One of the genetic modifications of corn, soybeans, and sugar beets has been to make them “Roundup Ready.” This means that these crops have been engineered to resist the effects of glyphosate, the main ingredient in the weed killer Roundup. Glyphosate blocks the function of enzymes that help plants absorb nutrients. Then the plant quickly dies of starvation. Farmers spray the chemical liberally on their fields to eradicate weeds. Unfortunately, these food plants absorb glyphosate along with weeds. They do not die as a result because of the genetic modification designed to resist that process.

This glyphosate residue then enters the food supply, both for direct human consumption in packaged foods and through animals, which are raised on GMO corn and soybeans. High levels of glyphosate have been found in soybean and corn products. The problem is that glyphosate performs the same function in the human body as it does in plants. That is, glyphosate disrupts the enzymes that help us absorb nutrients, which can lead to a number of diseases. If you’ve eaten any packaged food recently, you’ve most likely consumed glyphosate.

Another genetic modification involves resistance to pests such as worms. In this case, the modified corn and pumpkin products produce the same toxin that is produced by a bacterium found naturally in the soil. Bacillus thuringiensis (Bt) is commonly used as a biological pesticide, sprayed on crops to destroy invasive pests. When a pest attacks a GMO crop, the plant itself blocks the attack after the pest ingests the Bt toxin. Unfortunately, this toxin is also found in foods that make it to the shelf in regular packages. From there, it enters the human body and causes damage to cells.

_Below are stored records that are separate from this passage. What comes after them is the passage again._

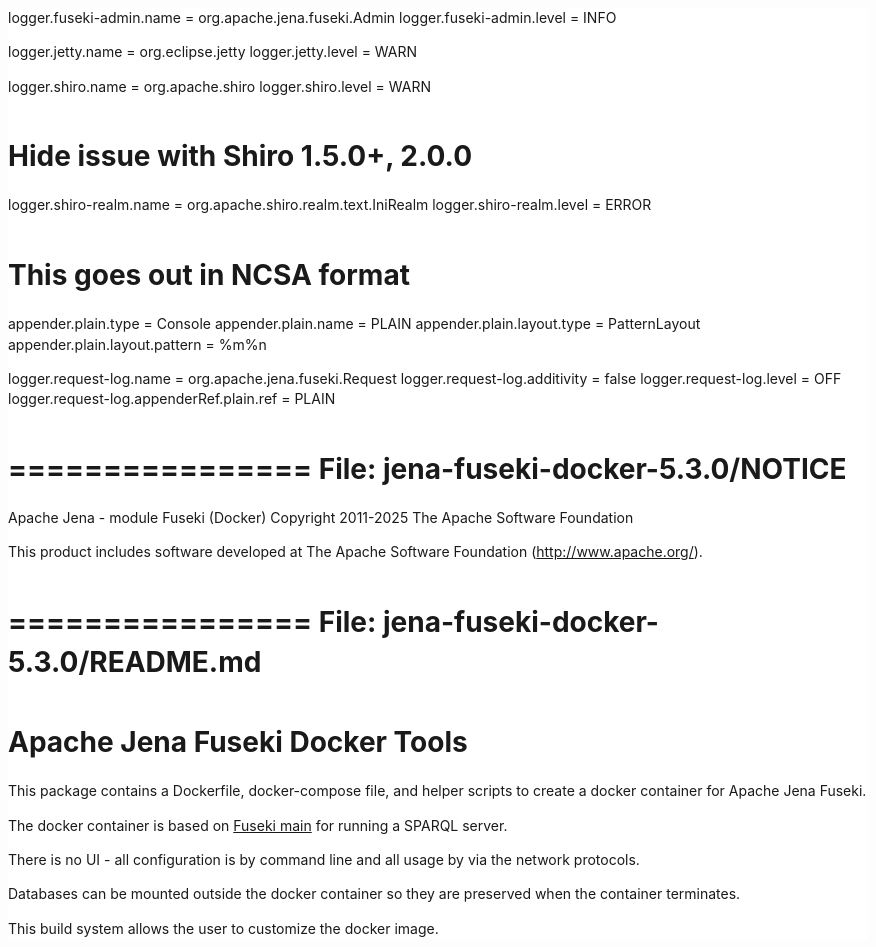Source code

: logger.fuseki-admin.name  = org.apache.jena.fuseki.Admin
logger.fuseki-admin.level = INFO

logger.jetty.name  = org.eclipse.jetty
logger.jetty.level = WARN

logger.shiro.name = org.apache.shiro
logger.shiro.level = WARN

# Hide issue with Shiro 1.5.0+, 2.0.0
logger.shiro-realm.name = org.apache.shiro.realm.text.IniRealm
logger.shiro-realm.level = ERROR

# This goes out in NCSA format
appender.plain.type = Console
appender.plain.name = PLAIN
appender.plain.layout.type = PatternLayout
appender.plain.layout.pattern = %m%n

logger.request-log.name                   = org.apache.jena.fuseki.Request
logger.request-log.additivity             = false
logger.request-log.level                  = OFF
logger.request-log.appenderRef.plain.ref  = PLAIN

================
File: jena-fuseki-docker-5.3.0/NOTICE
================
Apache Jena - module Fuseki (Docker)
Copyright 2011-2025 The Apache Software Foundation

This product includes software developed at
The Apache Software Foundation (http://www.apache.org/).

================
File: jena-fuseki-docker-5.3.0/README.md
================
# Apache Jena Fuseki Docker Tools

This package contains a Dockerfile, docker-compose file, and helper scripts to
create a docker container for Apache Jena Fuseki.

The docker container is based on 
[Fuseki main](https://jena.apache.org/documentation/fuseki2/fuseki-main)
for running a SPARQL server.

There is no UI - all configuration is by command line and all usage by via the
network protocols.

Databases can be mounted outside the docker container so they are preserved when
the container terminates.

This build system allows the user to customize the docker image.
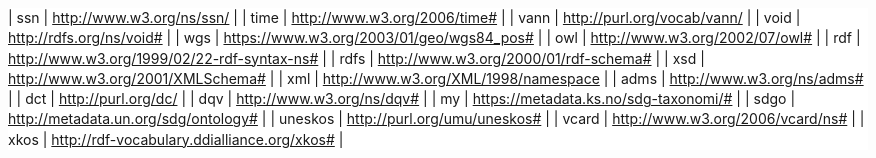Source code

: | ssn | <http://www.w3.org/ns/ssn/> |
| time | <http://www.w3.org/2006/time#> |
| vann | <http://purl.org/vocab/vann/> |
| void | <http://rdfs.org/ns/void#> |
| wgs | <https://www.w3.org/2003/01/geo/wgs84_pos#> |
| owl | <http://www.w3.org/2002/07/owl#> |
| rdf | <http://www.w3.org/1999/02/22-rdf-syntax-ns#> |
| rdfs | <http://www.w3.org/2000/01/rdf-schema#> |
| xsd | <http://www.w3.org/2001/XMLSchema#> |
| xml | <http://www.w3.org/XML/1998/namespace> |
| adms | <http://www.w3.org/ns/adms#> |
| dct | <http://purl.org/dc/> |
| dqv | <http://www.w3.org/ns/dqv#> |
| my | <https://metadata.ks.no/sdg-taxonomi/#> |
| sdgo | <http://metadata.un.org/sdg/ontology#> |
| uneskos | <http://purl.org/umu/uneskos#> |
| vcard | <http://www.w3.org/2006/vcard/ns#> |
| xkos | <http://rdf-vocabulary.ddialliance.org/xkos#> |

The list of genetic modifications continues to grow, and the long-term effect of this will only be known for sure after years of research. In the meantime, millions of people may be harmed by consuming these products, believing them to be safe. Already, evidence is mounting to suggest that these agents are toxic to humans, and many countries, in addition to the US, are beginning to respond. Day by day, it’s up to you to choose a food supply you know you can rely on versus one that involves you in a potentially dangerous experiment to increase your food supply.

Avoiding packaged food altogether would be a good place to start. If you can’t resist, then take a closer look at the label. Many manufacturers are beginning to identify “non-GMO” ingredients on their labels. In addition to looking for “non-GMO” labels, some ingredients are clear indicators of the presence of GMO elements. These include high fructose corn syrup (HFCS), aspartame, MSG, trans fats, food coloring, sulfur dioxide, and potassium bromate. The list of foods known to be genetically modified includes corn, soybeans, alfalfa, canola, cotton, papaya, sugar beets, zucchini, summer squash, wheat, rice and flax.

Choose products labeled 100% Organic, certified by the USDA. Being certified organic means that the crop is grown without the use of harmful chemicals and GMOs are not on the USDA approved list. Support your local farmers market, but be sure to ask questions about their farming practices. Not all local farmers are non-GMO or follow organic practices. Finally, grow your own vegetables in the backyard. A small space can produce a healthy supply of nutrients that you know are safe.